En resumen, y por no explayarme más en este tipo de magias y magufadas, decir que hay que ser crítico con todo. A nivel farmacoterapéutico, cuando un producto dice claramente que NO tiene efectos secundarios, es porque NO tiene efectos de ninguna clase. Y no hay más que hablar. La homeopatía no es más que un timo. Un claro ejemplo de que la gente necesita de la “fe”. Y esto es muy grave. Porque los defensores de la homeopatía también son grandes detractores de la ciencia en si misma… y si bien puede parecer que el que una persona quiera tratar sus problemas de ansiedad con homeopatía no tiene mayor importancia, sí que lo tiene cuando esa persona también quiere tratar un cáncer con homeopatía. Lo primero es irrelevante, lo segundo no. 
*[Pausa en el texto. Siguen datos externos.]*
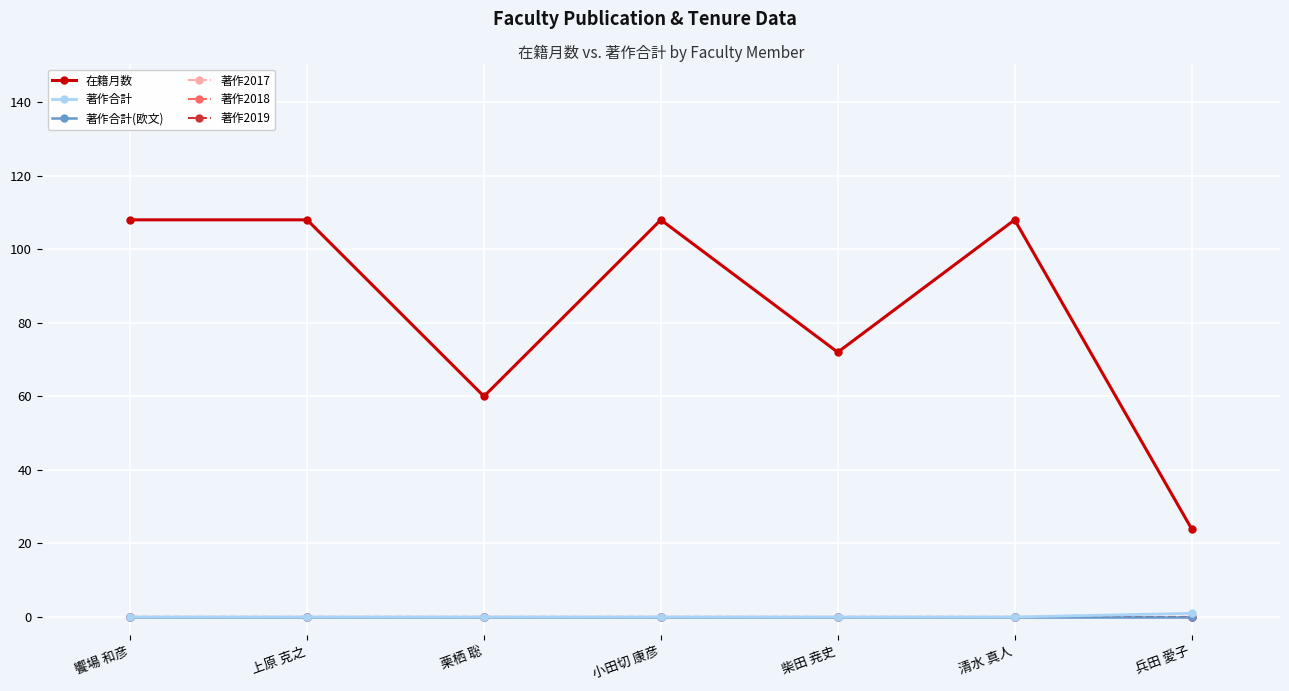

Does the chart have visible grid lines?

Yes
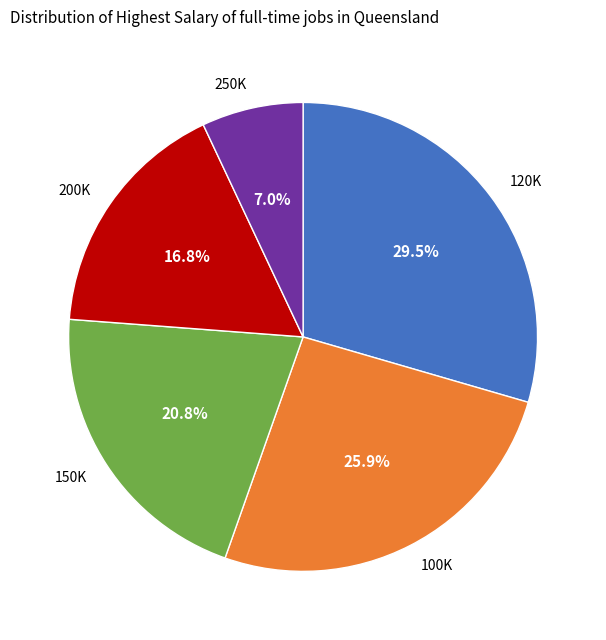

What is the smallest slice in the pie chart?

250K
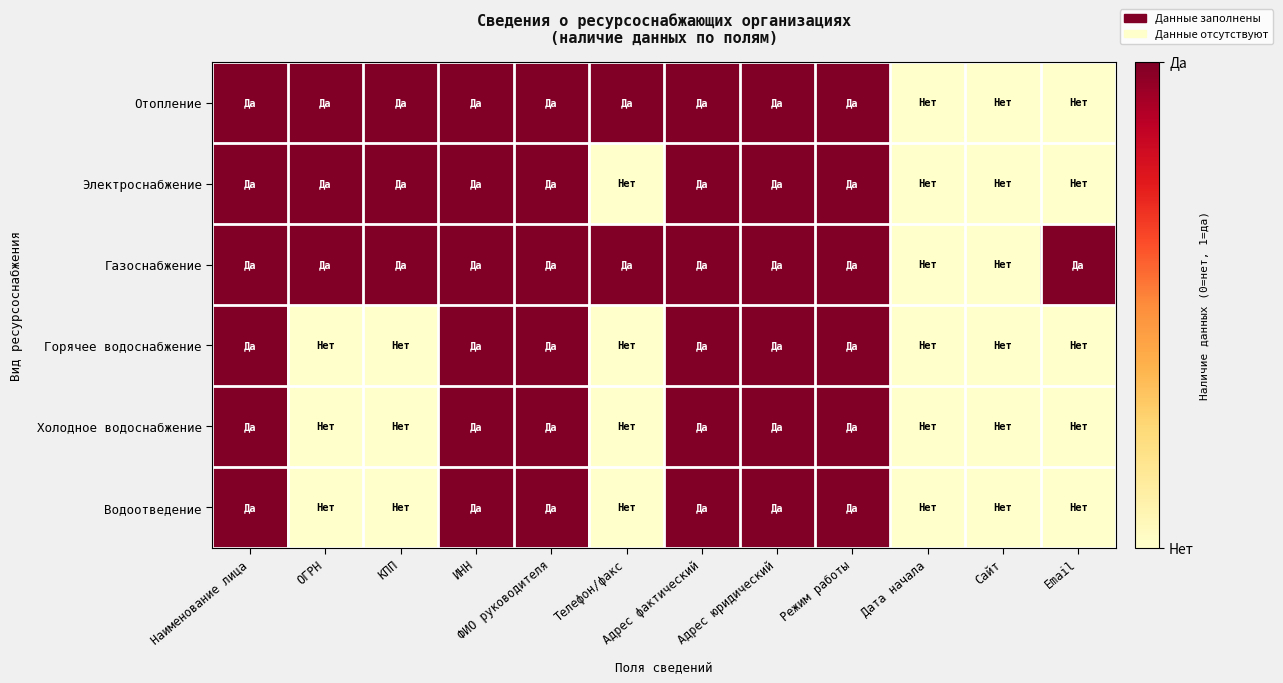

Reading left to right, extract all data points from this chart.

Отопление: Наименование лица=1	ОГРН=1	КПП=1	ИНН=1	ФИО руководителя=1	Телефон/факс=1	Адрес фактический=1	Адрес юридический=1	Режим работы=1	Дата начала=0	Сайт=0	Email=0
Электроснабжение: Наименование лица=1	ОГРН=1	КПП=1	ИНН=1	ФИО руководителя=1	Телефон/факс=0	Адрес фактический=1	Адрес юридический=1	Режим работы=1	Дата начала=0	Сайт=0	Email=0
Газоснабжение: Наименование лица=1	ОГРН=1	КПП=1	ИНН=1	ФИО руководителя=1	Телефон/факс=1	Адрес фактический=1	Адрес юридический=1	Режим работы=1	Дата начала=0	Сайт=0	Email=1
Горячее водоснабжение: Наименование лица=1	ОГРН=0	КПП=0	ИНН=1	ФИО руководителя=1	Телефон/факс=0	Адрес фактический=1	Адрес юридический=1	Режим работы=1	Дата начала=0	Сайт=0	Email=0
Холодное водоснабжение: Наименование лица=1	ОГРН=0	КПП=0	ИНН=1	ФИО руководителя=1	Телефон/факс=0	Адрес фактический=1	Адрес юридический=1	Режим работы=1	Дата начала=0	Сайт=0	Email=0
Водоотведение: Наименование лица=1	ОГРН=0	КПП=0	ИНН=1	ФИО руководителя=1	Телефон/факс=0	Адрес фактический=1	Адрес юридический=1	Режим работы=1	Дата начала=0	Сайт=0	Email=0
Y por eso mismo, desde la profesión sanitaria, debería ser importante que fuésemos sinceros y correctos en nuestros comentarios al respecto. Nada hace más daño a la salud de la gente que el hecho de que una persona diga: “pues mi médico me lo recetó” o “mi farmacéutico me lo recomendó”… Un médico o un farmacéutico que receten o recomienden este tipo de productos (porque lo siento mucho, pero me niego a llamarlos medicinas… no lo son) han perdido por completo cualquier credibilidad. Han fallado a su juramento hipocrático. Han fallado como profesionales sanitarios. 
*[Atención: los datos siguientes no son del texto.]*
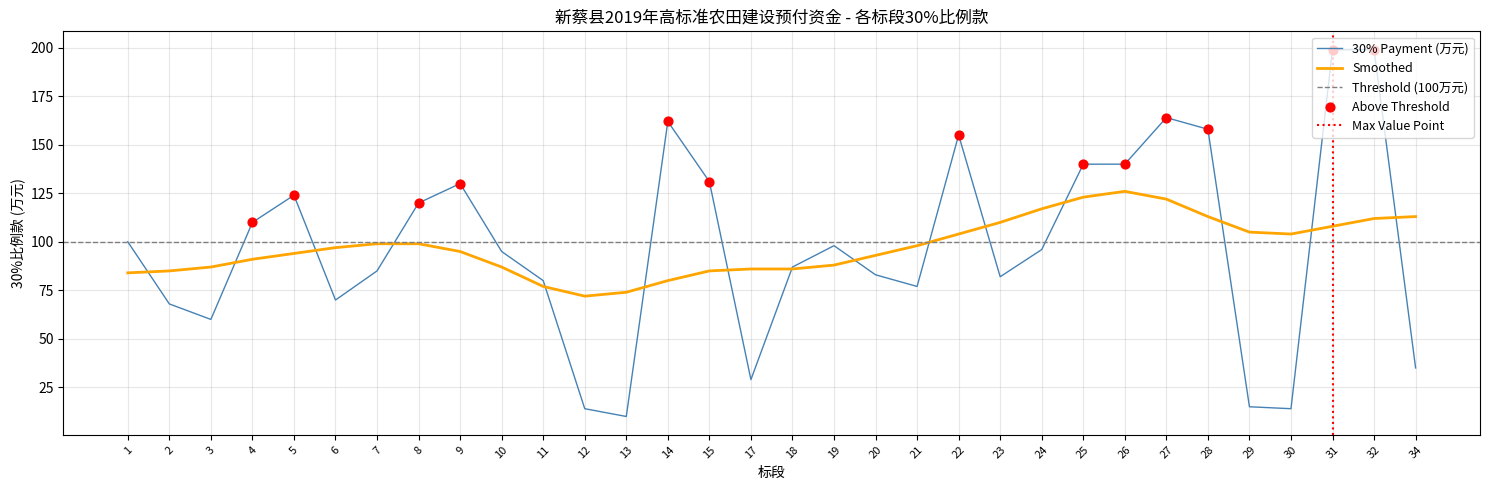

Which has a higher value, 10 or 11?

10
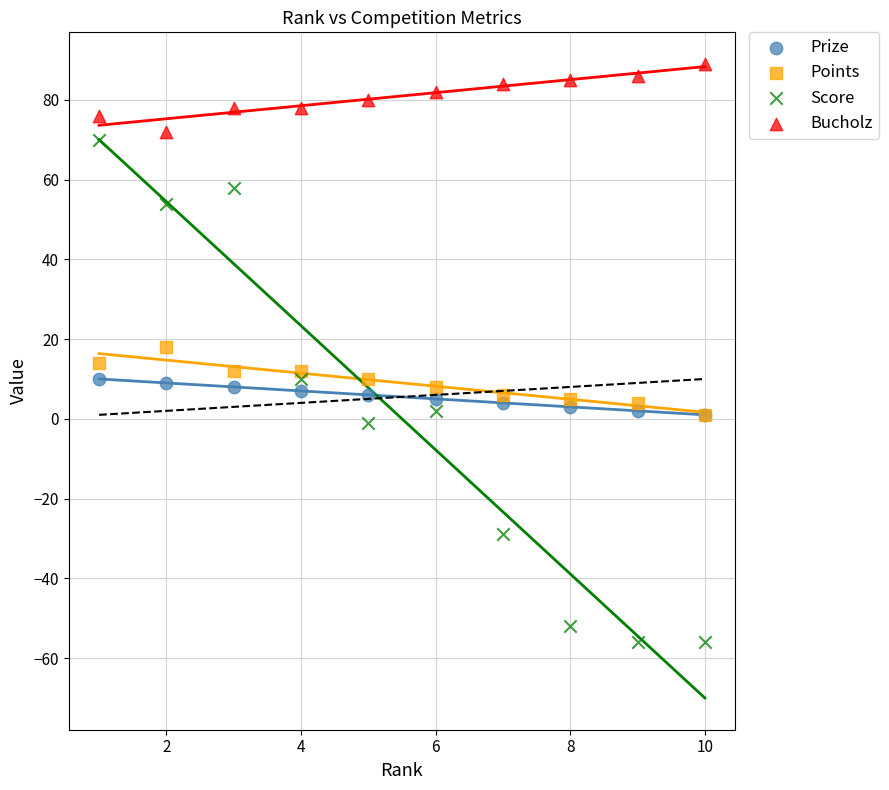

What are all the series names shown in the legend?

Prize, Points, Score, Bucholz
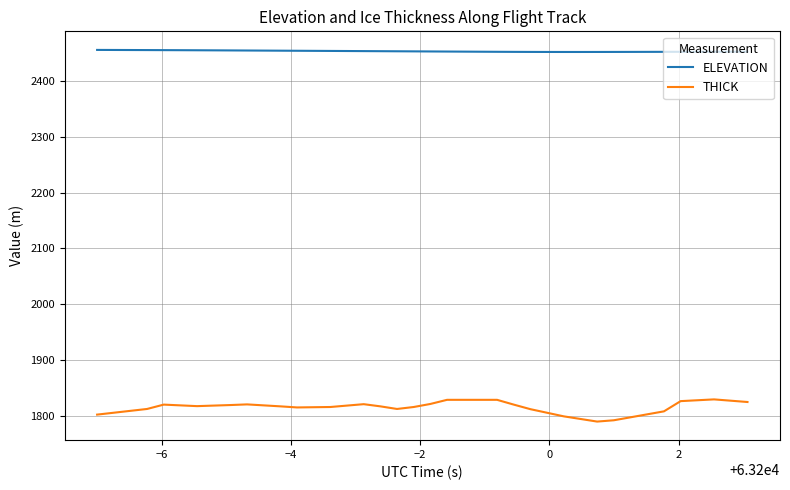

True or false: ELEVATION and THICK intersect in this chart.

False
La homeopatía no funciona. Es un timo. Es un fraude. Y esto no es una opinión… esto es un hecho, esto es ciencia.

2 comentarios:

Varginha Gravuun dijo...

Ooh, es casi como jugar a ser alquimista... Sólo que sin involucrar aspectos astrológicos, metalurgicos (entre otros) en los cálculos, claro.

Gangrol dijo...

Bueno... en realidad sí... que si nos ponemos a indagar en los "productos homeopáticos", podemos encontrar "luz solar" y "luz lunar" como principios activos (los cuales también tienen que ser diluidos, que sino, no tienen fuerza suficiente). También tienen otros más "físicos", pero no por ello menos impresionantes, como son "hígado de pato podrido" o "heces de perro"...

pero preferí no comentar nada de esto... porque entonces sí que ya, más que un post serio parecería de cachondeo (aunque claro... la homeopatía en sí, es un chachondeo).